Pull out every line below that contains the string "Index", copying each one in full. Treat matching as case-sensitive.

* **Task input**
○ ○ ○

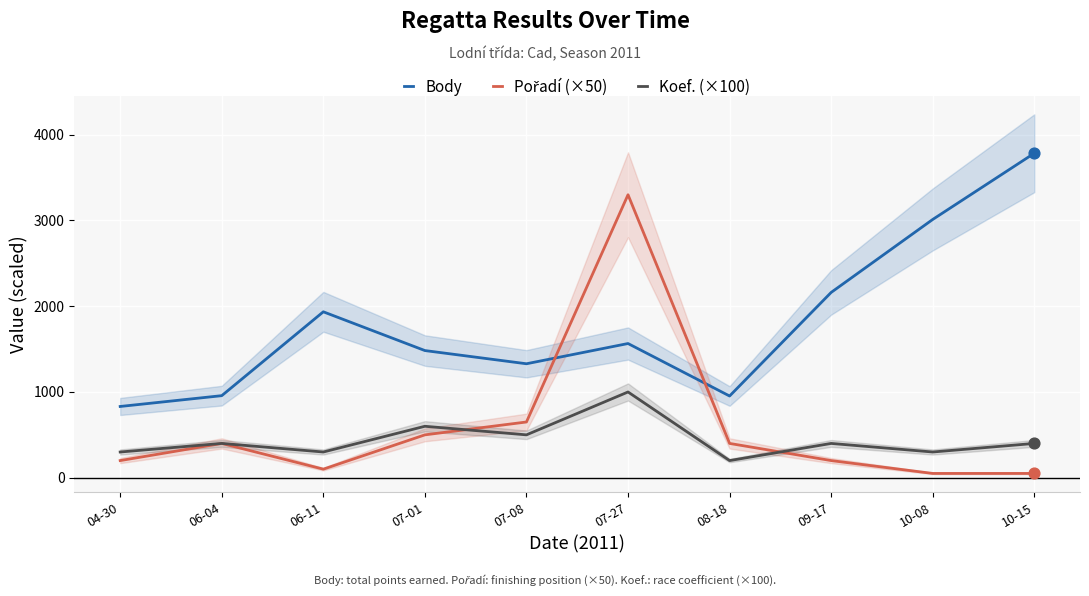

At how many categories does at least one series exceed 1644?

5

○ ○ ○

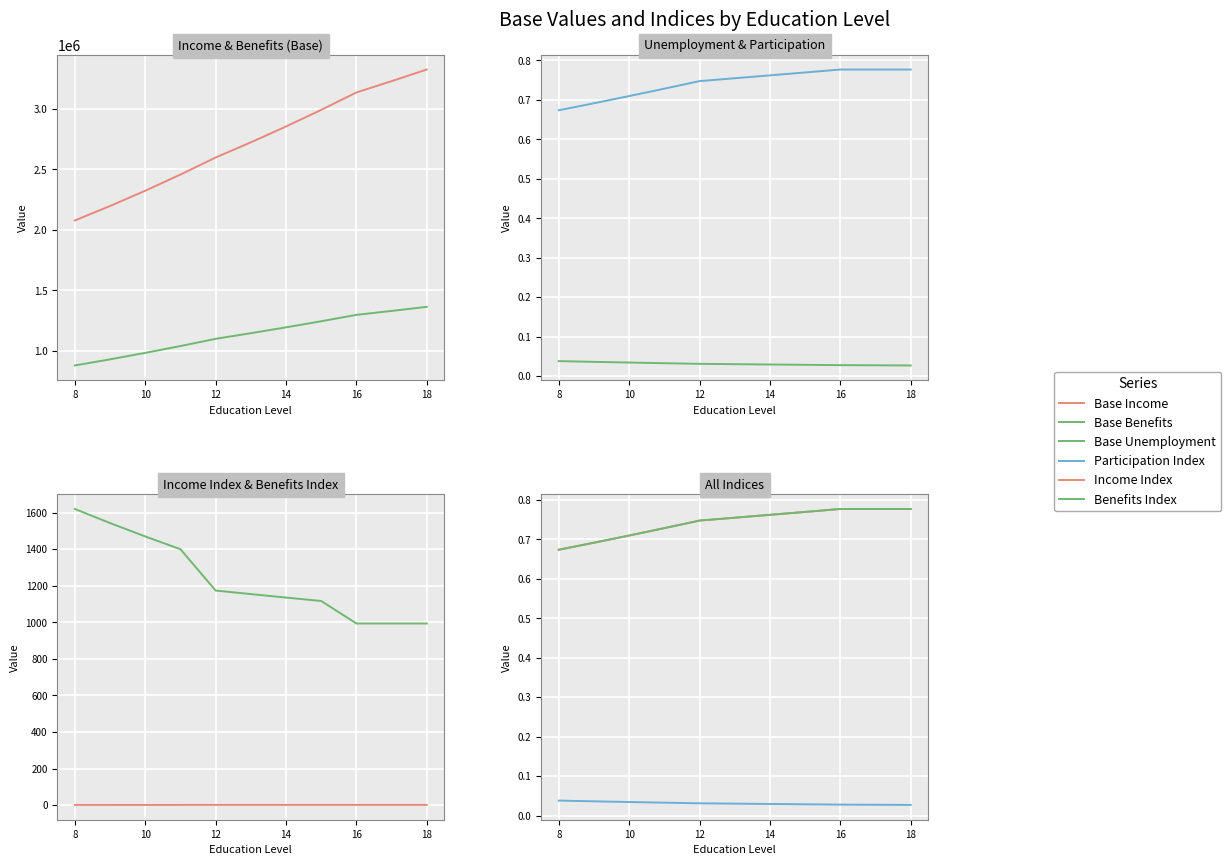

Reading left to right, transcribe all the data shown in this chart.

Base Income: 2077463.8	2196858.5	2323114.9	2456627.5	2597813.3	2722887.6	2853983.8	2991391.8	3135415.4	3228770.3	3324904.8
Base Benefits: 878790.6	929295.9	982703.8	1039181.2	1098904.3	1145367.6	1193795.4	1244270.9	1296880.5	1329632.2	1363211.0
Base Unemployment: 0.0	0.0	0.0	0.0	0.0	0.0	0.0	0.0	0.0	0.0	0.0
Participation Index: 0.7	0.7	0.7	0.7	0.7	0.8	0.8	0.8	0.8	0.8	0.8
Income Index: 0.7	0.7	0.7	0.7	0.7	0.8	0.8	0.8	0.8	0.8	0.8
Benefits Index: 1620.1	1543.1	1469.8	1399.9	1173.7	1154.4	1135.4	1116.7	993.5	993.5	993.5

○ ○ ○

* **Written solution**
Participation Index: 0.7	0.7	0.7	0.7	0.7	0.8	0.8	0.8	0.8	0.8	0.8
Income Index: 0.7	0.7	0.7	0.7	0.7	0.8	0.8	0.8	0.8	0.8	0.8
Benefits Index: 1620.1	1543.1	1469.8	1399.9	1173.7	1154.4	1135.4	1116.7	993.5	993.5	993.5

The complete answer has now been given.